One thing I can recommend, tune you audio amp filter and ADC sample rate to match something close to a phone line. Something like and audio bandwidth close to flat from 400Hz to 3KHz, meaning audio should begin around 200hz and roll off out around 6khz, sample at around 12khz. This should be readily understandable for MCU speech decoding and anything else would just be excess noise you need to process around.
There do exist cheap tricks to achieve a fast cheap quality spectrum analysts of the source audio using integer math only, basically many multiply adds in a pipe, but I suspect to get the quality you want, you will just need to go with a pic which has the maximum ram and instruction ram so you aren't left squeezing code in at the last minute for trying to save 2-3$ on a single PIC. That 1 bit input motorola MCU probably sampled at 1khz for 1.5 seconds, my guess looking at Dave's video, the sift through that 1 bit pattern, 187 bytes of ram, probably all they could muster on an MCU at the time. You'll be operating at, say 8 bit, 2 seconds sampled at 8Khz is 16k. If you do a real-time cheap FFT, and retain 50samp/second 64 bands, at 8 bit each, you are talking 7kb for 2 seconds.
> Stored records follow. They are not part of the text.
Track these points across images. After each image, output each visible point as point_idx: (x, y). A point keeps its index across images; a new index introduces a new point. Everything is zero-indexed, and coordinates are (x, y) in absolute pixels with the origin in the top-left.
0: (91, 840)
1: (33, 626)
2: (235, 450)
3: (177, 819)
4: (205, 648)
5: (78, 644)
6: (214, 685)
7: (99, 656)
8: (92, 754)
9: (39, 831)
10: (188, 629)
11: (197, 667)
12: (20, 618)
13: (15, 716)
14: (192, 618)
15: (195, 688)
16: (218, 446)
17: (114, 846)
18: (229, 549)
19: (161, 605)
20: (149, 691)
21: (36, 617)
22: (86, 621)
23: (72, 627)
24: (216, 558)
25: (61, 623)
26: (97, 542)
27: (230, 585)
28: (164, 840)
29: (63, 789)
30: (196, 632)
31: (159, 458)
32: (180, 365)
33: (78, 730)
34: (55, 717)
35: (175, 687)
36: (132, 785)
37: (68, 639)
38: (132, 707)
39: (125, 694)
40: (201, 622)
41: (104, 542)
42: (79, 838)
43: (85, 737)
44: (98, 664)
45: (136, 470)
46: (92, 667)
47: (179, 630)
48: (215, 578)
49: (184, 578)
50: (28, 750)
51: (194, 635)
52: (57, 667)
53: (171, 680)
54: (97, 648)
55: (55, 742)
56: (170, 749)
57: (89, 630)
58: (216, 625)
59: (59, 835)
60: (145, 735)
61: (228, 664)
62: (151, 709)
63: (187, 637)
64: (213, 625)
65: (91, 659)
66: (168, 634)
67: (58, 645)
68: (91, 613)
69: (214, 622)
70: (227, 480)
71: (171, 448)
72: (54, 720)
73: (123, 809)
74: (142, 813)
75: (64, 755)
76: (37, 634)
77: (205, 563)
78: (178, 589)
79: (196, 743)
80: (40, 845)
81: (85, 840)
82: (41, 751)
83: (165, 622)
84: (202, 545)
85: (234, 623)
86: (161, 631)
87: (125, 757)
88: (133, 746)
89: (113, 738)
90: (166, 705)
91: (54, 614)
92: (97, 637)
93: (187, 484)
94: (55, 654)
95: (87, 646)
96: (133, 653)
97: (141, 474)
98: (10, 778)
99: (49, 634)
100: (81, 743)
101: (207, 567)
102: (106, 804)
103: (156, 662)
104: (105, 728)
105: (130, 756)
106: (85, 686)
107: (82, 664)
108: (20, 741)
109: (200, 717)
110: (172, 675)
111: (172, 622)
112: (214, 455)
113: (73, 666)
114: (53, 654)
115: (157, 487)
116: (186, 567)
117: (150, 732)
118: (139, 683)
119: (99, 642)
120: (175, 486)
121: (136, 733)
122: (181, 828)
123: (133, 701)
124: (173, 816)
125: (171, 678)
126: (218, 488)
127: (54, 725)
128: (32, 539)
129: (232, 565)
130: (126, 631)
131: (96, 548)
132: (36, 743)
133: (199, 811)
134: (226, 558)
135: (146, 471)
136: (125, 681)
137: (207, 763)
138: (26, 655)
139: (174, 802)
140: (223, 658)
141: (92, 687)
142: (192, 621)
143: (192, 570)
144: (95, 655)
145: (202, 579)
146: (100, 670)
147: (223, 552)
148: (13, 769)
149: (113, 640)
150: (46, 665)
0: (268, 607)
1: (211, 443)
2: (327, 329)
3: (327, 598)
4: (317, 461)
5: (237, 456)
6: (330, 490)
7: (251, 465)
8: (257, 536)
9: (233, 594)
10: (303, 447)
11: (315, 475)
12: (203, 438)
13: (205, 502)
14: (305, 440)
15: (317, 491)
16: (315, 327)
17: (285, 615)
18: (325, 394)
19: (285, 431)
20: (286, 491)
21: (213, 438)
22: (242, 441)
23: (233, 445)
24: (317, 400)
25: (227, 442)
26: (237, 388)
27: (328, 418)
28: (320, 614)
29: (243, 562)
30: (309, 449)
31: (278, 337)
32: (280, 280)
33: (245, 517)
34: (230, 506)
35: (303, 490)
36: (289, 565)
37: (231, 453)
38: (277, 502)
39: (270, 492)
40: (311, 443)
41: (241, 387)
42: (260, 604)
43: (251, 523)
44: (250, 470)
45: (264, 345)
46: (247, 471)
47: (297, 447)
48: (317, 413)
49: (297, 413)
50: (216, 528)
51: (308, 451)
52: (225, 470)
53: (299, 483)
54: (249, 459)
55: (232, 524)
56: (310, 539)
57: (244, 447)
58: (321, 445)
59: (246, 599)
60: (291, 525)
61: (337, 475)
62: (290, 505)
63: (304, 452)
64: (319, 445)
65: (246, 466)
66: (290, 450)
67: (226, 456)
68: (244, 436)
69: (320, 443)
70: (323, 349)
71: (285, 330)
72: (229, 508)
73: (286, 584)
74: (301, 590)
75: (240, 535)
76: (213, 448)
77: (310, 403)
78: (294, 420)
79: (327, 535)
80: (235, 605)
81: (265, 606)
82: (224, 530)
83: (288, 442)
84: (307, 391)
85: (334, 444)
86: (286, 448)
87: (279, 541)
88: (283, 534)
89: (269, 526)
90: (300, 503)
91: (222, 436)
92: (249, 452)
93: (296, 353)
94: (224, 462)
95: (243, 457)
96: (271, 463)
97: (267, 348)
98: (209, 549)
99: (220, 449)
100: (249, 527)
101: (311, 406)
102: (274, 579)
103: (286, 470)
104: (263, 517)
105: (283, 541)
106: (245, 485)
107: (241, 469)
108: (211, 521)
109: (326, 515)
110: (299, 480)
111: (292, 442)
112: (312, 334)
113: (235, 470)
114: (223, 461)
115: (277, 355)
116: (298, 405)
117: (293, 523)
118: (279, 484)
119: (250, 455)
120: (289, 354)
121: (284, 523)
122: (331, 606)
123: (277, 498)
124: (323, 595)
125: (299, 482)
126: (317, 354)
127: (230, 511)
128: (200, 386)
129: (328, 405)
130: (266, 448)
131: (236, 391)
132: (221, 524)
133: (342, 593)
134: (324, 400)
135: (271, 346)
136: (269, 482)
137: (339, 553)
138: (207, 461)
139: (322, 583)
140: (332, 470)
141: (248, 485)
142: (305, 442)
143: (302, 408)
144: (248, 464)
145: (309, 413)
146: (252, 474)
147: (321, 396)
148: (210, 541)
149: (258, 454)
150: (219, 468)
Take a look at this guy, I chose it because it's in a DIP package, easy for testing:
http://www.microchip.com/wwwproducts/en/PIC24EP512GP202512k flash, 48k ram.
It also has 2x built in opamps which may be good enough for your MIC, + wired to it's internal comparators to wake up the MCU from sleep when there is sufficient noise. An all in 1 solution. Though, if you enable the internal op-amps and comparators, I cant say how little power the device will consume during sleep.
Also, remember, you most likely need to keep the MIC continuously powered as well.